The i7-14701TE sits on the LGA 1700 socket and is built on a 10 nm semiconductor process, with a maximum operating temperature of 100 °C. It carries a 45W TDP, making it one of the more thermally conservative options in its class, and includes integrated graphics along with full 64-bit support. PCIe 5 connectivity is also present, keeping the platform current for modern expansion and storage interfaces.
The processor features eight cores running at a base clock of 2.1 GHz with a clock multiplier of 21, scaling up to a turbo clock of 5.2 GHz through Turbo Boost version 2 across 16 threads. The multiplier is locked, so manual overclocking is not available, and the chip does not use big.LITTLE heterogeneous core architecture. Cache is distributed as 640 KB of L1, 16 MB of L2 at 2 MB per core, and 33 MB of L3 at approximately 4.13 MB per core, providing a substantial buffer for data-heavy workloads.
In PassMark testing, the i7-14701TE achieves an overall score of 27,519, reflecting its multi-threaded throughput across eight cores and 16 threads. The single-threaded result stands at 4,252, indicating the per-core performance available for workloads that rely on sequential execution rather than parallelism.

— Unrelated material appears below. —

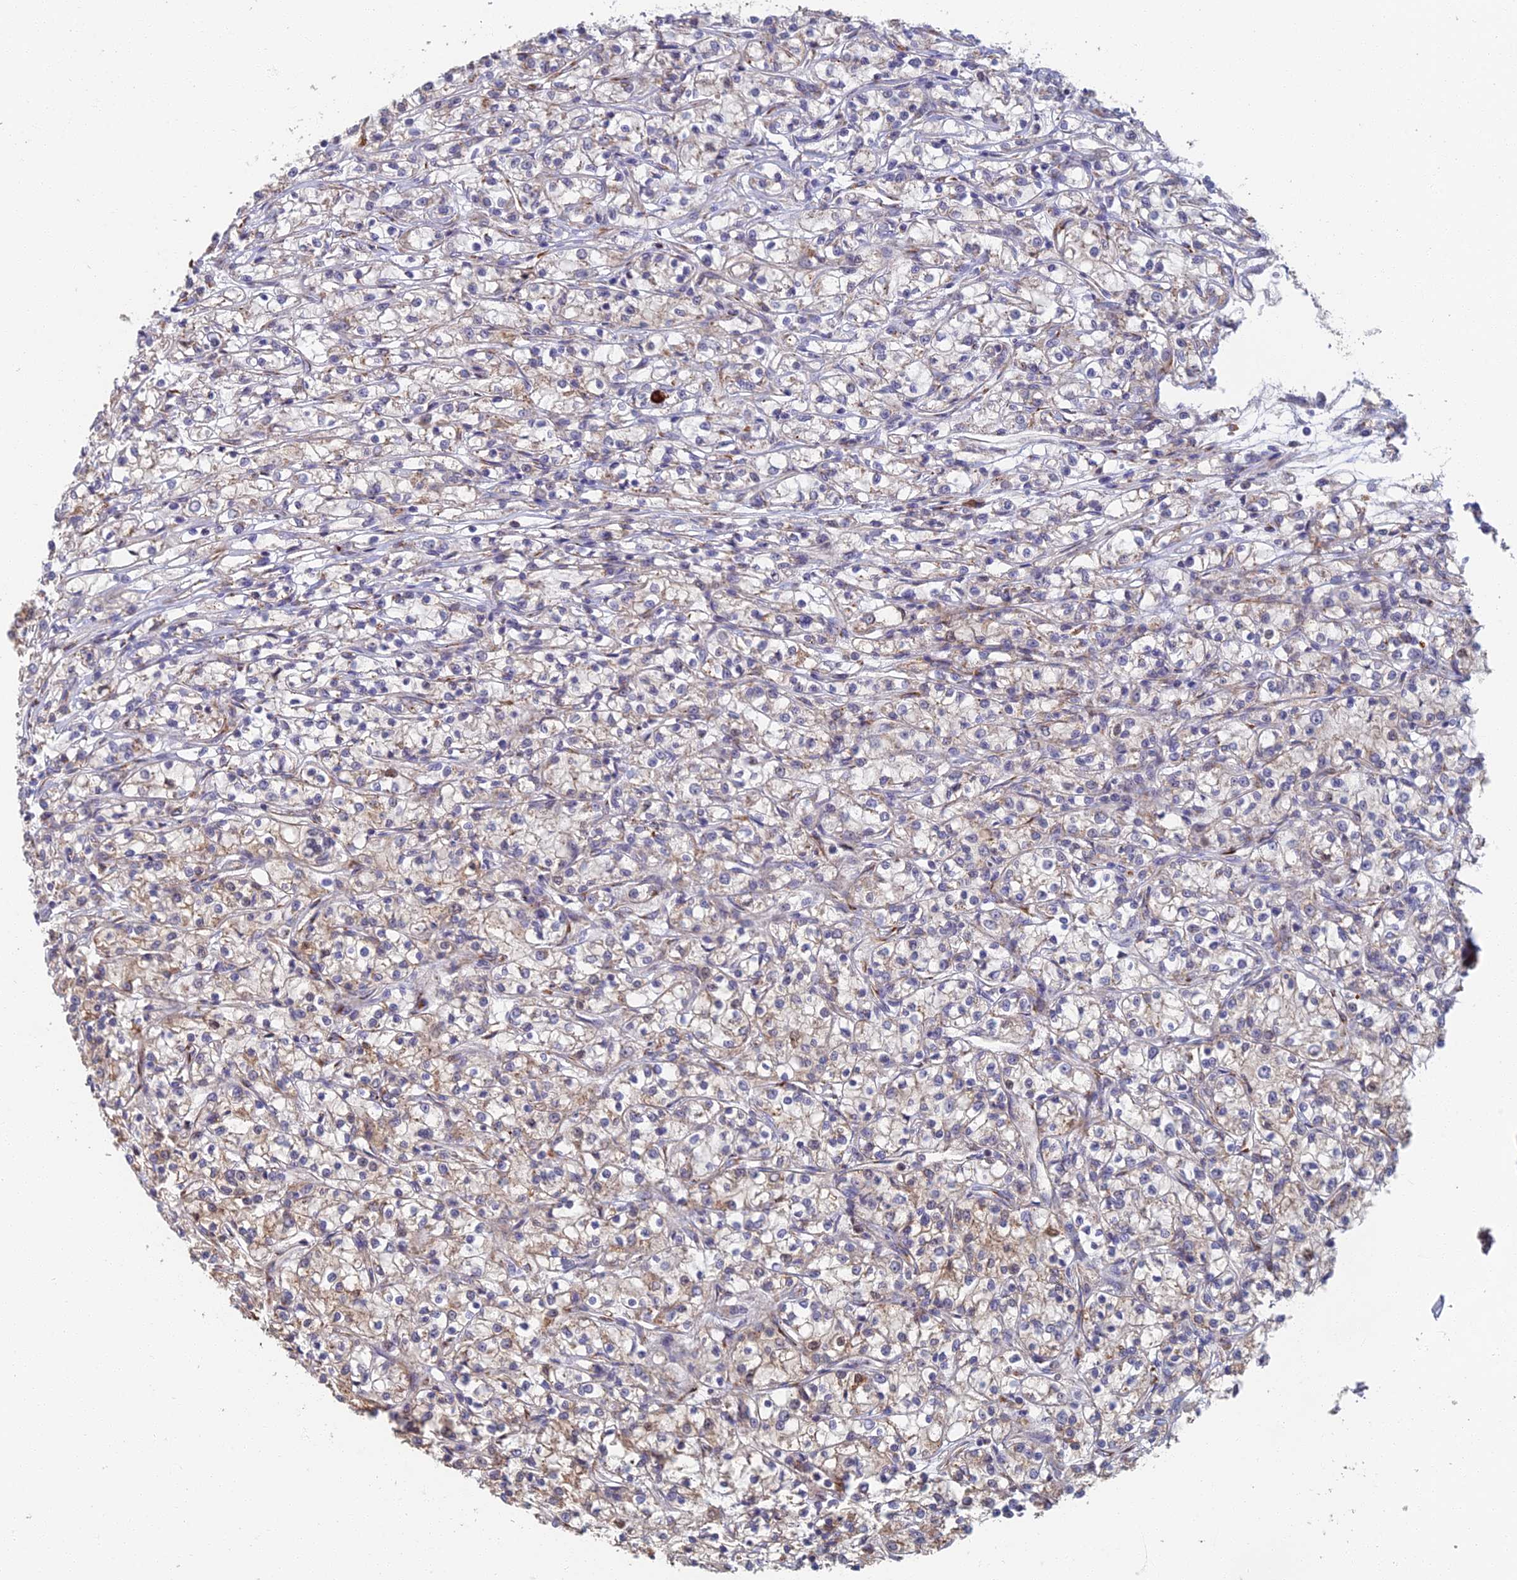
{"staining": {"intensity": "weak", "quantity": "25%-75%", "location": "cytoplasmic/membranous"}, "tissue": "renal cancer", "cell_type": "Tumor cells", "image_type": "cancer", "snomed": [{"axis": "morphology", "description": "Adenocarcinoma, NOS"}, {"axis": "topography", "description": "Kidney"}], "caption": "Immunohistochemistry (DAB) staining of human renal cancer (adenocarcinoma) reveals weak cytoplasmic/membranous protein staining in approximately 25%-75% of tumor cells.", "gene": "GPATCH1", "patient": {"sex": "female", "age": 59}}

The integrated UHD Graphics 770 operates at a base clock of 300 MHz and boosts up to 1650 MHz, with 32 execution units, 256 shading units, 16 texture mapping units, and 8 render output units. It can drive up to four displays simultaneously and supports DirectX 12, OpenGL 4.5, and OpenCL 3, covering the main graphics and compute APIs needed for general desktop use and light workloads.
The i7-14701TE supports DDR5 memory at speeds up to 5600 MHz across two channels, reaching a peak bandwidth of 89.6 GB/s. It can address up to 192 GB of RAM in total, and ECC memory is supported, which makes it a practical fit for environments where memory reliability and error correction are a requirement.
The i7-14701TE supports multithreading and includes the NX bit for hardware-enforced memory protection. Its instruction set coverage spans MMX, F16C, FMA3, AES, AVX, AVX2, SSE 4.1, and SSE 4.2, enabling hardware acceleration across a range of workloads including vectorized math, media processing, and encryption. The combination of AES instruction support and the NX bit makes the chip well-equipped for security-conscious deployments at the hardware level.